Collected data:
⁂
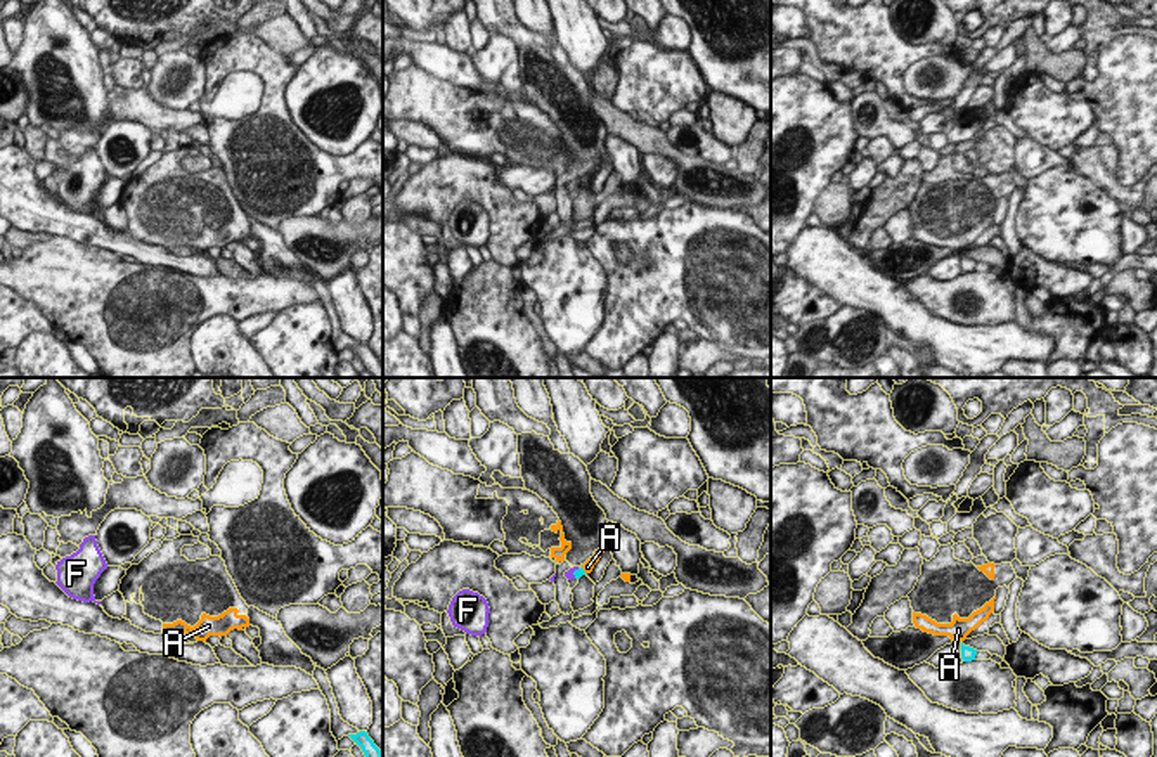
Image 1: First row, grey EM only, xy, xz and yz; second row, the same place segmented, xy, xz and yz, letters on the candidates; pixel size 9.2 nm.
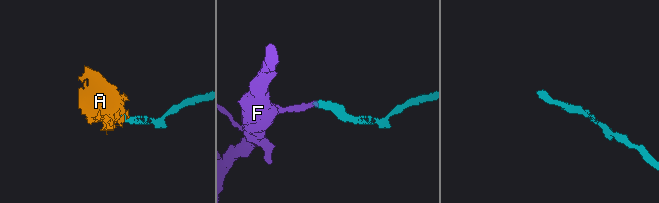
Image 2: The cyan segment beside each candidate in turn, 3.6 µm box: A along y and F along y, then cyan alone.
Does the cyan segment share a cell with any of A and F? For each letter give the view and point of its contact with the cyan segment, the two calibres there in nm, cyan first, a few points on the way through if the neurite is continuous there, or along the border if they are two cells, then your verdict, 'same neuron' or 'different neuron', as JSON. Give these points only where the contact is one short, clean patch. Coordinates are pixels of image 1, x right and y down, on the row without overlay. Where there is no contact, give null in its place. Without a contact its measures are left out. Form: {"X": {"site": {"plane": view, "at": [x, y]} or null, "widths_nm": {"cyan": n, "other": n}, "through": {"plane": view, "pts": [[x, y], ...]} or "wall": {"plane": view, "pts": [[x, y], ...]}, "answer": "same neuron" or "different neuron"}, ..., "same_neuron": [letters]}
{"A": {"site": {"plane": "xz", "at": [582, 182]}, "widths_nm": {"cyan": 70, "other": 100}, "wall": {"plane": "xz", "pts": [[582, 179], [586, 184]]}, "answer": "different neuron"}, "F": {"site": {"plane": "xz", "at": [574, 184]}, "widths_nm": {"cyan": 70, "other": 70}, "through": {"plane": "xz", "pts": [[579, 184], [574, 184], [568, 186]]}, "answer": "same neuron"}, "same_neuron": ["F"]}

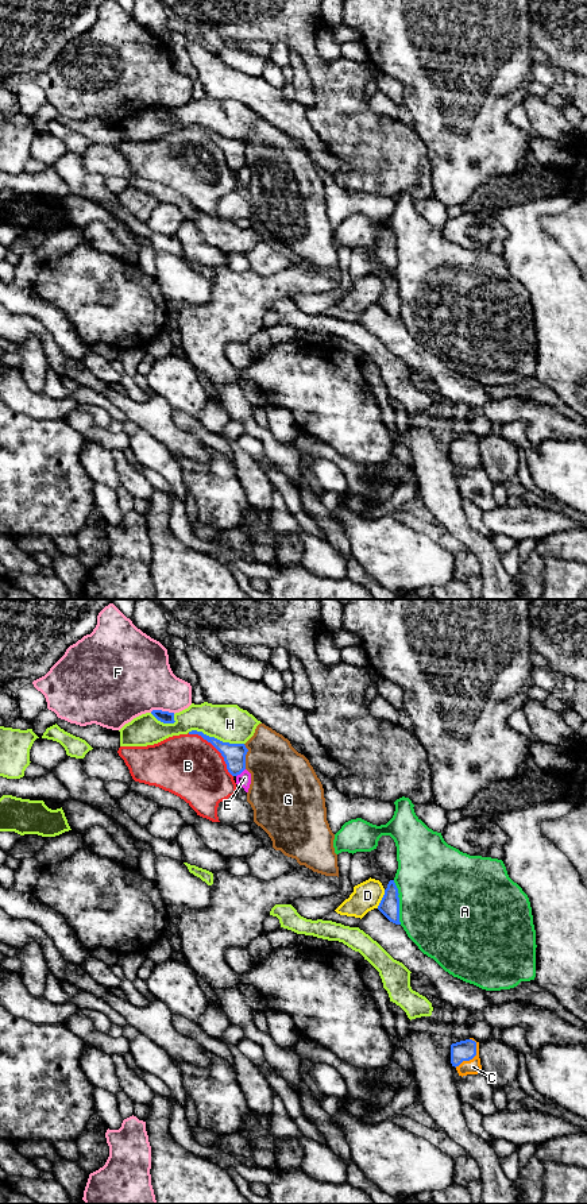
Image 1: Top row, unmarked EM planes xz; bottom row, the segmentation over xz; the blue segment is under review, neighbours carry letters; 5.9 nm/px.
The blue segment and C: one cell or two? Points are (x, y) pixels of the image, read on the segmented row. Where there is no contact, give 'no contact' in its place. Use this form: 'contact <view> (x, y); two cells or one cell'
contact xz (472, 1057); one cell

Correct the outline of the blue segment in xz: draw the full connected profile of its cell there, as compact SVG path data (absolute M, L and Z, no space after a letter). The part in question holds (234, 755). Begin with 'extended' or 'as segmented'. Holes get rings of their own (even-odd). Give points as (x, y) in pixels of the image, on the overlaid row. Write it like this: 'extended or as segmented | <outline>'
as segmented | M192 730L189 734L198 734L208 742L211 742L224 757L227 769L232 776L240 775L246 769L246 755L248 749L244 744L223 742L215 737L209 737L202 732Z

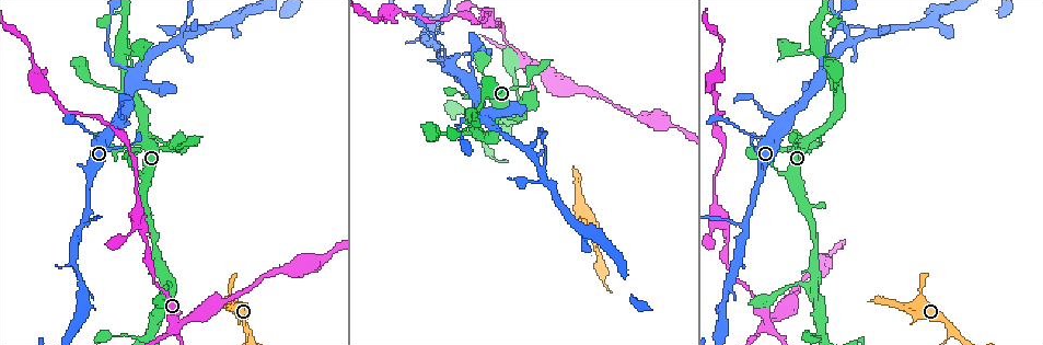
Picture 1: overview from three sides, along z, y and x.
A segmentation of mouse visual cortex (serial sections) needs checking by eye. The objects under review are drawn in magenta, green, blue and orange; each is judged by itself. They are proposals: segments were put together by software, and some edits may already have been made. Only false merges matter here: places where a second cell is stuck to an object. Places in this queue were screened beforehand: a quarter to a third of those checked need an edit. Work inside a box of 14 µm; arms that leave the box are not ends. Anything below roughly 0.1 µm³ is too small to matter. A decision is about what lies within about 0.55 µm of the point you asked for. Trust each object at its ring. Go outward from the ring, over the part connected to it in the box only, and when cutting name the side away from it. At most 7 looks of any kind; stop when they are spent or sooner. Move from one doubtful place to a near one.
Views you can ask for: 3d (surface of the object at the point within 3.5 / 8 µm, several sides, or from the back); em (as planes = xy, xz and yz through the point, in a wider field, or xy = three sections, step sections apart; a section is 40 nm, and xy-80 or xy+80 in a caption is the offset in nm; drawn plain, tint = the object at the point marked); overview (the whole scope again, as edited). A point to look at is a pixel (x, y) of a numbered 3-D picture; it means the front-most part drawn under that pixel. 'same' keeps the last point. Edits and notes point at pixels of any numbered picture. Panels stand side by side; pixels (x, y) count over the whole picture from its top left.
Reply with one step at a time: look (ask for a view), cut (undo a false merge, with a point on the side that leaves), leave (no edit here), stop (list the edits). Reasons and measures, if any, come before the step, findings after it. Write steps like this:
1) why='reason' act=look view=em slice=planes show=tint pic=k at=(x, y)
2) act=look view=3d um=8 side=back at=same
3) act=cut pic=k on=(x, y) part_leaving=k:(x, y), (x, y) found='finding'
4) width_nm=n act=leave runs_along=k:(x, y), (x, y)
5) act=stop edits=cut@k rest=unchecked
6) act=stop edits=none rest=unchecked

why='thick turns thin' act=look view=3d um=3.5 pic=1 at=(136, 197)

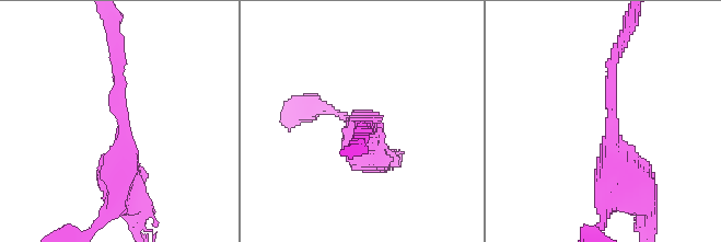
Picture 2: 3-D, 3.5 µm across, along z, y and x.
⁂
## ASSIGNED TASK
Using the entries above, repeat only the lines from the one containing "Reply with one" through the one containing "2) act=look view=3d um=8 side=back at=same", end lines included.

## SOLVED EXERCISE
Reply with one step at a time: look (ask for a view), cut (undo a false merge, with a point on the side that leaves), leave (no edit here), stop (list the edits). Reasons and measures, if any, come before the step, findings after it. Write steps like this:
1) why='reason' act=look view=em slice=planes show=tint pic=k at=(x, y)
2) act=look view=3d um=8 side=back at=same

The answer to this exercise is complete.